Après la messe, pendant laquelle, par une inspiration touchante, on a fait entendre la mélodie sur laquelle M. de Chateaubriand a composé ces paroles si connues :
Combien j’ai douce souvenance
Du joli lieu de ma naissance ;
après la messe, le char funéraire, traîné par six chevaux caparaçonnés de noir, a traversé lentement une partie des rues de la ville. C’était le même silence et le même attendrissement que la veille. C’était la même douleur dans les âmes de ceux qui, admis auprès du grand homme, avaient eu le bonheur de l’aimer. Mais quand on est arrivé sur la plage, et qu’on s’est acheminé entre les remparts et la mer vers le rocher funèbre, la magnificence de ce deuil sans pareil et l’incroyable poésie du spectacle ont un moment voilé la tristesse de la mort sous les pompes de la gloire, et les funérailles ont pris le caractère d’une apothéose chrétienne. Deux longues files de prêtres en surplis serpentaient sur la grève. Les bannières des gardes nationales venues des diverses villes de la Bretagne flottaient aux vents ; les casques resplendissaient au soleil. Le canon tonnait par intervalles. Une foule innombrable couvrait les remparts de Saint-Malo, qui s’élèvent si formidables au-dessus des rochers à pic et de la mer. Tous les récifs, tous les écueils étaient chargés de figures humaines. Des bateaux étaient encombrés de spectateurs, et cette foule immense était dominée par le sentiment commun d’un respect intime pour le génie et pour la gloire : on comprenait que cinquante mille âmes étaient pénétrées d’une même tristesse et comme frappées d’un même coup ; que tous les fronts de cette multitude se courbaient sous une impression unanime d’admiration et de douleur. Au pied du Grand-Bey, le cercueil a été enlevé par des marins et porté au sommet à travers un coup de vent qui ressemblait à une tempête. Arrivés à l’extrémité de l’îlot, au lieu de la sépulture impérissable, nous nous sommes trouvés tout à coup dans un grand calme. Là le cercueil a été pieusement déposé dans le roc qui doit le garder à jamais. Les suprêmes prières de l’Église ont été récitées, l’eau bénite a été répandue sur la bière, et s’y est mêlée à nos larmes ; puis les trois discours que j’ai indiqués plus haut ont été prononcés au milieu d’une religieuse émotion.

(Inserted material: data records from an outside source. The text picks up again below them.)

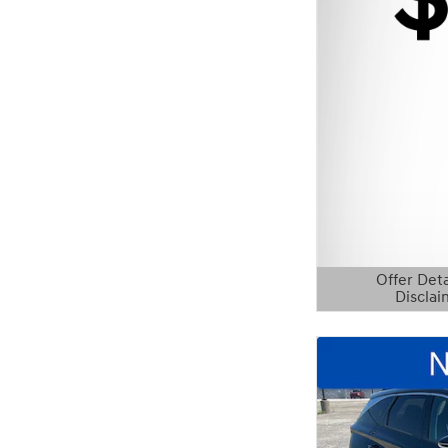
Offer Deta
Disclai
Open Details 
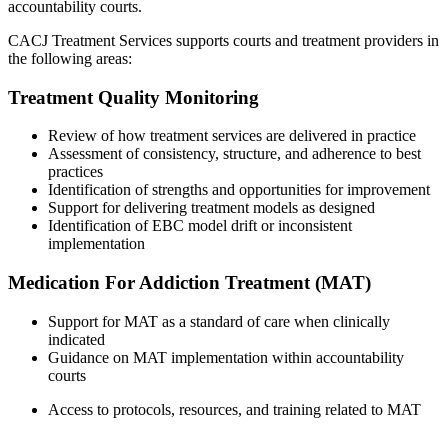
accountability courts.
CACJ Treatment Services supports courts and treatment providers in
the following areas:
Treatment Quality Monitoring
Review of how treatment services are delivered in practice
Assessment of consistency, structure, and adherence to best
practices
Identification of strengths and opportunities for improvement
Support for delivering treatment models as designed
Identification of EBC model drift or inconsistent
implementation
Medication For Addiction Treatment (MAT)
Support for MAT as a standard of care when clinically
indicated
Guidance on MAT implementation within accountability
courts
Access to protocols, resources, and training related to MAT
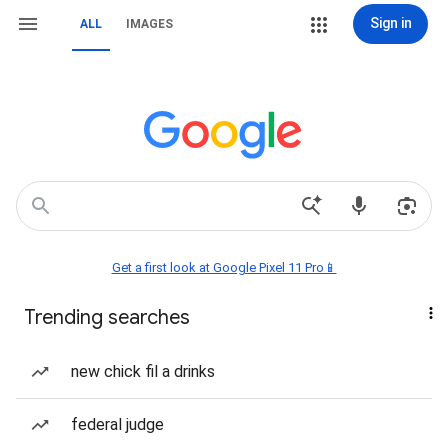
Sign in
ALL
IMAGES
Get a first look at Google Pixel 11 Pro📱
Trending searches
new chick fil a drinks
federal judge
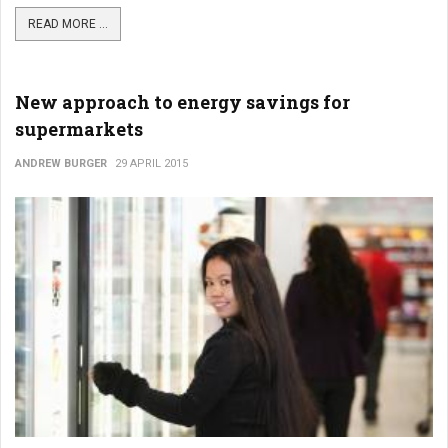
READ MORE ...
New approach to energy savings for
supermarkets
ANDREW BURGER
29 APRIL 2015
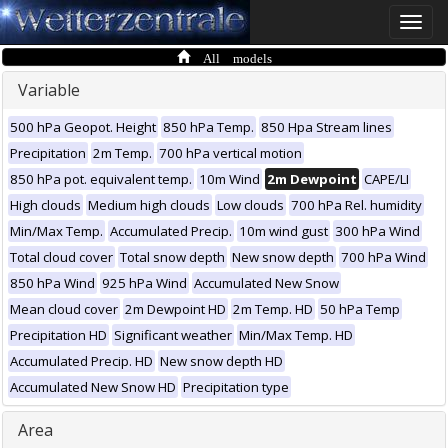
Toggle
naviga
All models
Variable
500 hPa Geopot. Height
850 hPa Temp.
850 Hpa Stream lines
Precipitation
2m Temp.
700 hPa vertical motion
850 hPa pot. equivalent temp.
10m Wind
2m Dewpoint
CAPE/LI
High clouds
Medium high clouds
Low clouds
700 hPa Rel. humidity
Min/Max Temp.
Accumulated Precip.
10m wind gust
300 hPa Wind
Total cloud cover
Total snow depth
New snow depth
700 hPa Wind
850 hPa Wind
925 hPa Wind
Accumulated New Snow
Mean cloud cover
2m Dewpoint HD
2m Temp. HD
50 hPa Temp
Precipitation HD
Significant weather
Min/Max Temp. HD
Accumulated Precip. HD
New snow depth HD
Accumulated New Snow HD
Precipitation type
Area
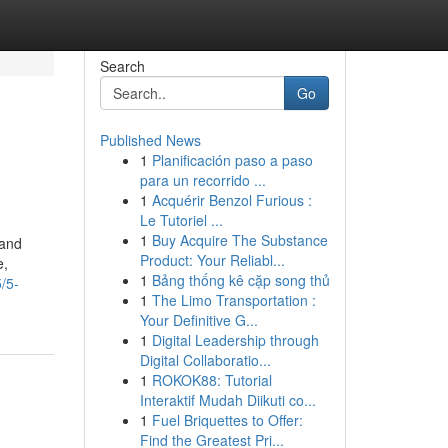
Search
Go
Published News
1
Planificación paso a paso
para un recorrido ...
1
Acquérir Benzol Furious :
Le Tutoriel ...
1
Buy Acquire The Substance
 and
Product: Your Reliabl...
e,
1
Bảng thống kê cặp song thủ
/5-
1
The Limo Transportation :
Your Definitive G...
1
Digital Leadership through
Digital Collaboratio...
1
ROKOK88: Tutorial
Interaktif Mudah Diikuti co...
1
Fuel Briquettes to Offer:
Find the Greatest Pri...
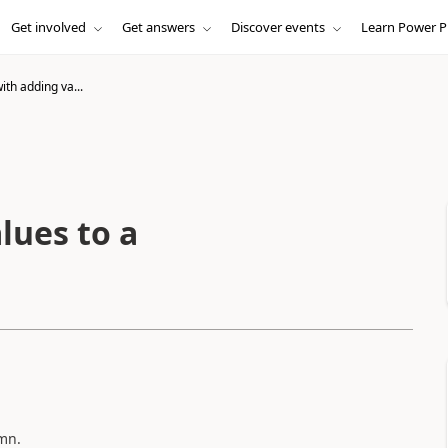
Get involved
Get answers
Discover events
Learn Power P
th adding va...
lues to a
mn.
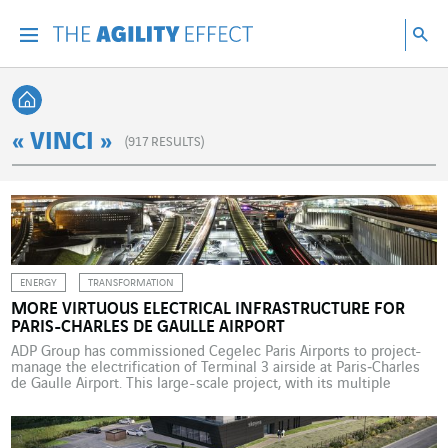
Go directly to the content of the page
Go to main navigation
Go to research
Sea
Menu
Sea
Back home
« VINCI »
(
917
RESULTS)
ENERGY
TRANSFORMATION
MORE VIRTUOUS ELECTRICAL INFRASTRUCTURE FOR
PARIS-CHARLES DE GAULLE AIRPORT
ADP Group has commissioned Cegelec Paris Airports to project-
manage the electrification of Terminal 3 airside at Paris‑Charles
de Gaulle Airport. This large-scale project, with its multiple
operational constraints, is part of ADP Group’s roadmap to
building a sustainable airport model. ADP Group awarded this
project, which launched in 2024 and is due for completion in […]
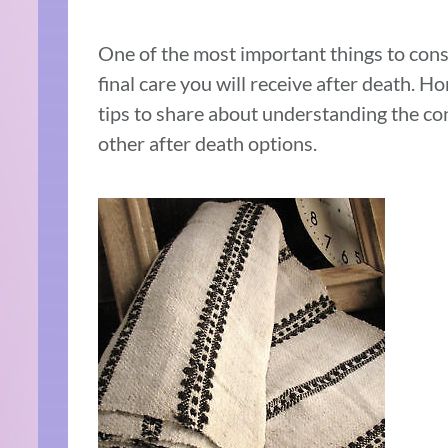
One of the most important things to consi
final care you will receive after death. 
tips to share about understanding the co
other after death options.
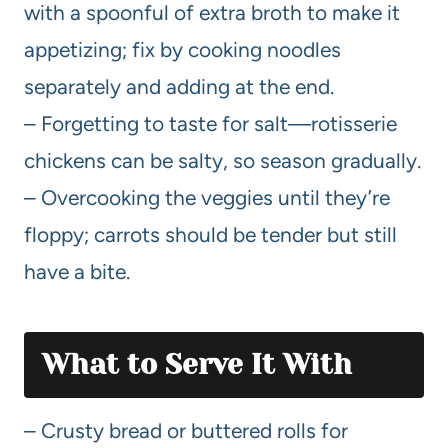
with a spoonful of extra broth to make it
appetizing; fix by cooking noodles
separately and adding at the end.
– Forgetting to taste for salt—rotisserie
chickens can be salty, so season gradually.
– Overcooking the veggies until they’re
floppy; carrots should be tender but still
have a bite.
What to Serve It With
– Crusty bread or buttered rolls for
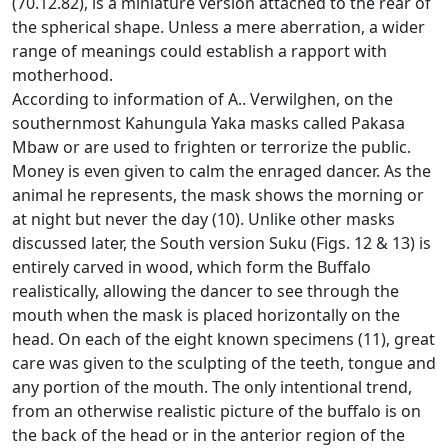
(70.12.82), is a miniature version attached to the rear of
the spherical shape.
Unless a mere aberration, a wider
range of meanings could establish a rapport with
motherhood.
According to information of A..
Verwilghen, on the
southernmost Kahungula Yaka masks called Pakasa
Mbaw or are used to frighten or terrorize the public.
Money is even given to calm the enraged dancer.
As the
animal he represents, the mask shows the morning or
at night but never the day (10).
Unlike other masks
discussed later, the South version Suku (Figs. 12 & 13) is
entirely carved in wood, which form the Buffalo
realistically, allowing the dancer to see through the
mouth when the mask
is placed horizontally on the
head.
On each of the eight known specimens (11), great
care was given to the sculpting of the teeth, tongue and
any portion of the mouth.
The only intentional trend,
from an otherwise realistic picture of the buffalo is on
the back of the head or in the anterior region of the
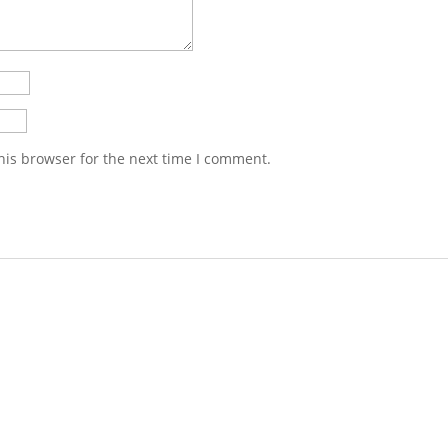
his browser for the next time I comment.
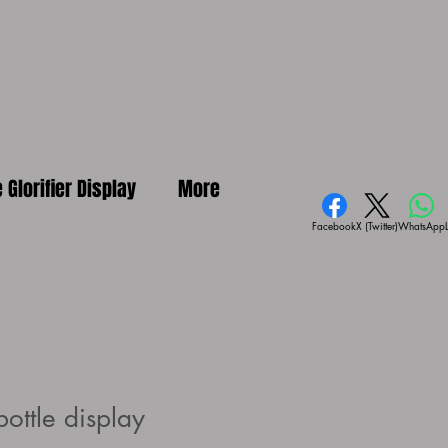
e Glorifier Display
More
Facebook
X (Twitter)
WhatsApp
ottle display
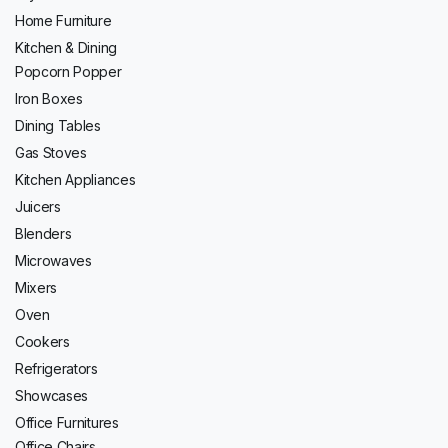
Home Furniture
Kitchen & Dining
Popcorn Popper
Iron Boxes
Dining Tables
Gas Stoves
Kitchen Appliances
Juicers
Blenders
Microwaves
Mixers
Oven
Cookers
Refrigerators
Showcases
Office Furnitures
Office Chairs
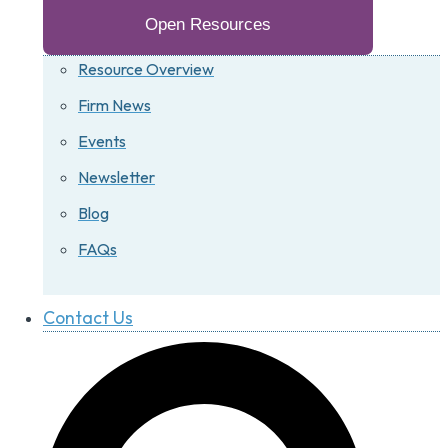
Open Resources
Resource Overview
Firm News
Events
Newsletter
Blog
FAQs
Contact Us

Une réflexion se présentait naturellement à l’esprit pendant cette douloureuse et imposante solennité : c’est que le génie du peintre incomparable y était empreint ; que sa puissante imagination avait inspiré la sublimité de ses funérailles, et qu’à lui seul peut-être parmi les hommes il avait été donné d’ajouter, après sa mort, une page splendide au poème immortel de sa vie.